Consignes de l'exercice:
1) Résumez le texte source en deux phrases, s'il vous plaît.
2) Renvoyez tel quel le passage du texte source allant de « Dans Souvenirs de » à « au système judiciaire. ».

Texte source:
● ● ● ● ●
Par Valérie Laure Benabou, Professeure de droit privé à l’Université Paris Saclay/UVSQ

Dans Souvenirs de la Cour d’Assises, André Gide décrit le corps des accusés et des témoins qui comparaissent devant la Cour d’assises de Rouen où il fut juré. Ces portraits édifiants offrent une approche sensible de la manière dont la justice est rendue. Parmi eux, l’auteur s’arrête un instant sur les mains du père de l’accusé dont il perçoit les tressautements et la tension lors de son témoignage, trahissant l’appréhension dont il est traversé lors de sa comparution. Rien mieux que ces mains intranquilles ne permettent de saisir l’humanité et la vulnérabilité de l’individu confronté au système judiciaire.

Je me souviens d’abord du dos de Robert Badinter. Il était alors invité pour la rentrée solennelle de la faculté de Droit de Saint Quentin à donner une conférence devant les élèves s’apprêtant à recevoir leurs prix. Assise sur l’estrade avec mes collègues dans ma robe de professeure, je vis entrer dans l’amphithéâtre bourré à craquer, le pas mal assuré, la silhouette un peu voutée d’un monsieur à l’âge déjà avancé, qui s’installa au pupitre, devant nous, pour s’adresser aux étudiants. La conférence débuta : Robert Badinter était venu dire aux élèves la chance qui était la leur d’étudier le Droit à un moment où celui-ci avait renforcé notablement la protection des citoyens par divers moyens, l’opportunité qui leur était ouverte d’œuvrer pour le bien des hommes et des femmes dans leurs futures fonctions de juristes. Au fur et à mesure de son discours, son dos s’anima ; son corps tout entier se redressa. La passion du Droit rendait à cette colonne vertébrale sa verticalité. L’octogénaire était redevenu, par l’intensité de son discours, un grand jeune homme dont le souffle vibrant saisissait l’auditoire, frappé par la force de sa conviction.
● ● ● ● ●
Données fournies:
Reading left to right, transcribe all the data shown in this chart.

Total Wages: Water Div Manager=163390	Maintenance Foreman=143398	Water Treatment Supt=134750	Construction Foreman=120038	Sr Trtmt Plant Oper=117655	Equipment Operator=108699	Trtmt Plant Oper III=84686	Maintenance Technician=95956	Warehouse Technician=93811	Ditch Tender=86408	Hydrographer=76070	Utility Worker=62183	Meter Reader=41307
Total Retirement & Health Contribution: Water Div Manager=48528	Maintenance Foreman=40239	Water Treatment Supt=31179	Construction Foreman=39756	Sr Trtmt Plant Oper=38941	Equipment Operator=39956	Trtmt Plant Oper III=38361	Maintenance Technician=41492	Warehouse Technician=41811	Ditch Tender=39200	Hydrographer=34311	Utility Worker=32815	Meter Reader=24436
● ● ● ● ●
Réponses dans l'ordre:
1) Dans Souvenirs de la Cour d'Assises, André Gide décrit le corps des accusés et des témoins de la Cour d'assises de Rouen, notamment les mains tremblantes du père de l'accusé, qui font saisir l'humanité et la vulnérabilité de l'individu confronté au système judiciaire. L'autrice se souvient ensuite de Robert Badinter, venu dire aux étudiants de la faculté de Droit de Saint Quentin leur chance d'étudier le Droit, et dont le dos voûté se redressa au fil d'un discours porté par sa passion du Droit.

2)
Dans Souvenirs de la Cour d’Assises, André Gide décrit le corps des accusés et des témoins qui comparaissent devant la Cour d’assises de Rouen où il fut juré. Ces portraits édifiants offrent une approche sensible de la manière dont la justice est rendue. Parmi eux, l’auteur s’arrête un instant sur les mains du père de l’accusé dont il perçoit les tressautements et la tension lors de son témoignage, trahissant l’appréhension dont il est traversé lors de sa comparution. Rien mieux que ces mains intranquilles ne permettent de saisir l’humanité et la vulnérabilité de l’individu confronté au système judiciaire.